Daniel Smith Hidden Green Gem: Diopside Genuine
Daniel Smith is a renown brand that offers a huge selection of professional watercolors, including their PrimaTek line of paints made crushing naturally-occurring minerals.
When thinking about green paints in the Daniel Smith’s PrimaTek line, two colors come to mind: the popular Jadeite Genuine and the always interesting Green Apatite Genuine. But in my opinion, there is another paint that deserves a spot in the palettes and hearts of artists all over the world: Diopside Genuine.
It is a transparent, heavily granulating bottle green that delivers a huge range of values, is easy to handle to create flat and graded washes, and brings life to botanicals and landscapes.
When recreating the painting A Crab on its Back from Vincent van Gogh (original at the Van Gogh Museum, Amsterdam (Vincent van Gogh Foundation)) I used Diopside Genuine and Viridian (PG18) to contrast warm and cool background tones, characteristic of the original painting.

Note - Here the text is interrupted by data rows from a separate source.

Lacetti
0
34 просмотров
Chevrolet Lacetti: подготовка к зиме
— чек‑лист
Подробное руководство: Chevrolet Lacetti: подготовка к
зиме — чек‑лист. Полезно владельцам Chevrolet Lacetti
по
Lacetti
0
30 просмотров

Diopside Genuine could be seen as a granulating version of Phthalo Green Yellow Shade (PG36), in the same way that Phthalo Green Blue Shade (PG7) (often called “Viridian Hue”) can be seen as a non-granulating version of Viridian (PG18) (see diagram below).
Comparison of the temperature and granulation of Viridian (PG18), Phthalo Green Blue Shade (PG7), Diopside Genuine and Phthalo Green Yellow Shade (PG36).